▶ _Texto para analizar_
━━━━━━━━━━━━━━━━━━━━

Los problemas sociales y sistémicos requieren soluciones sociales y
sistémicas. Y no habrá ninguna de ellas si los gobiernos se dedican a
verter billones, a manos llenas, para salvar una economía enferma. Ni
directamente ni mediante el fomento del gasto y del consumo. Se
requieren cambios drásticos y duraderos. Tan drásticos que, de hecho,
serían revolucionarios. Una transformación revolucionaria que ningún
estado, gobierno, empresario o político está dispuesto o es capaz de
realizar.
En
los próximos meses y años, nos corresponderá a nosotros, trabajadores, y
a nosotras, trabajadoras, de todo el mundo, imaginar y construir una
solución. Teniendo en cuenta los múltiples problemas que debemos
abordar, podría parecer un empeño destinado al fracaso. Sin embargo,
aunando esfuerzos, construyendo movimientos descentralizados basados en
la solidaridad y en la ayuda mutua y desarrollando organizaciones
fuertes, con vínculos y redes internacionales, no hay nada que la
inteligencia colectiva de cientos de millones de personas no pueda
lograr. Somos una fuerza imparable. Con herramientas a nuestra
disposición para establecer redes, comunicarnos y compartir, no hay nada
que pueda detenernos. Es normal, en la situación actual, que pensar en
el futuro nos abrume y nos preocupe, si consideramos sólo la respuesta
que pueden aportar políticos y empresarios. Por eso somos nosotros los
trabajadores, y nosotras, las trabajadoras, con empleo o en paro,
pensionistas, estudiantes, inmigrantes… quienes podemos trazar
colectivamente el camino a seguir. La única vacuna contra el miedo es la
confianza en nuestra propia habilidad y capacidad.

━━━━━━━━━━━━━━━━━━━━

▶ _Material facilitado_
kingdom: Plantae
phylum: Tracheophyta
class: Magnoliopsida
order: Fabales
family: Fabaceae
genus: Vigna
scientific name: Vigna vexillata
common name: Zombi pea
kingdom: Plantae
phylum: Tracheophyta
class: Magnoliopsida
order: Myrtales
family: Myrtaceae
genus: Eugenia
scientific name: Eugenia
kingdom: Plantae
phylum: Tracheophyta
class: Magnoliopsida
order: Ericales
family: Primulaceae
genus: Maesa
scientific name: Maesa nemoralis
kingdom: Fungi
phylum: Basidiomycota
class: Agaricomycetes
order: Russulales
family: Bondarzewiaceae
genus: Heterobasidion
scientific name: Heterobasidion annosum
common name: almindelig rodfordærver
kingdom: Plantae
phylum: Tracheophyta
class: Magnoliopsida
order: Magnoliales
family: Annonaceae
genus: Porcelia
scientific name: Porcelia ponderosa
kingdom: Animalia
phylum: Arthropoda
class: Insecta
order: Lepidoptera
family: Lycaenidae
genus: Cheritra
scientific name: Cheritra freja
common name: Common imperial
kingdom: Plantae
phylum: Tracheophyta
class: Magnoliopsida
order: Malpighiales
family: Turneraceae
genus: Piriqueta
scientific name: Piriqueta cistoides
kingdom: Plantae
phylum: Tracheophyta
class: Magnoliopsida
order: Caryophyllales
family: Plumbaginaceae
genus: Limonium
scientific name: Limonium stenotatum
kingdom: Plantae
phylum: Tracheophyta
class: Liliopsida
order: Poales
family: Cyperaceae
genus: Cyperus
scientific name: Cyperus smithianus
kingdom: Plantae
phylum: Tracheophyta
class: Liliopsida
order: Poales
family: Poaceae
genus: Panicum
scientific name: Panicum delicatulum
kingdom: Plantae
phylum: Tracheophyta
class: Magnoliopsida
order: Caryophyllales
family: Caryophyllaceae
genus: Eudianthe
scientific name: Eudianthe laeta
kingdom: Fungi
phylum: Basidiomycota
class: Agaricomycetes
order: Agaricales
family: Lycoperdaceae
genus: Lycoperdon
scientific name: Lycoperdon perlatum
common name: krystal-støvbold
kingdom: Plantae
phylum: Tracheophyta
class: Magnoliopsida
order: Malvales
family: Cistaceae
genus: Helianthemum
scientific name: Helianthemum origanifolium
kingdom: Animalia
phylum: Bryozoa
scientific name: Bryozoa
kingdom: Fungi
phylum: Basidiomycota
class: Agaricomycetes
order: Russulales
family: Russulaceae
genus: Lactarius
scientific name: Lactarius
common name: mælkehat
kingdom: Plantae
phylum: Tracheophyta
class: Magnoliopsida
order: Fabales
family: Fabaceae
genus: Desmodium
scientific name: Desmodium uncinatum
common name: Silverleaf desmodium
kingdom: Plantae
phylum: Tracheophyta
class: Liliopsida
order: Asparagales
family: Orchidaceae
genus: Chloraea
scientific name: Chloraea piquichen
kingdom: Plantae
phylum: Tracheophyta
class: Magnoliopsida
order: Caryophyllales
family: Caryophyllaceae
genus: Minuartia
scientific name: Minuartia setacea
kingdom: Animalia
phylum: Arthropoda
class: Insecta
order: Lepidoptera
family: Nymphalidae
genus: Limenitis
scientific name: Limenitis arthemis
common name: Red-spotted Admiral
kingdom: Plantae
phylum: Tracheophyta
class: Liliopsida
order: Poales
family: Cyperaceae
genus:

━━━━━━━━━━━━━━━━━━━━

Sigue escribiendo el texto sobre los trabajadores ante una economía enferma, empezando justo después de su última frase.

▶ _Resultado_
Sin
embargo, la solidaridad y la ayuda mutua necesitan organizaciones
fuertes para poder ser algo más que actos individuales de bondad, para
convertirse en fuerzas sociales por derecho propio, con un potencial
ilimitado de transformación. La protección del medio ambiente no puede
reducirse a las elecciones personales de consumidores y consumidoras,
como muchas empresas y gobiernos con un barniz verde querrían hacernos
creer. Requiere que potentes grupos ecologistas radicales se pongan
manos a la obra. La igualdad de géneros no se va a lograr solo a base de
aprobar leyes. Es imprescindible un cambio cultural acorde, que sólo
puede venir de la mano de mujeres y hombres que luchen contra el
machismo en su día a día. La xenofobia, el racismo y el nacionalismo
agresivo no van a desaparecer, a menos que los echemos de nuestras
calles.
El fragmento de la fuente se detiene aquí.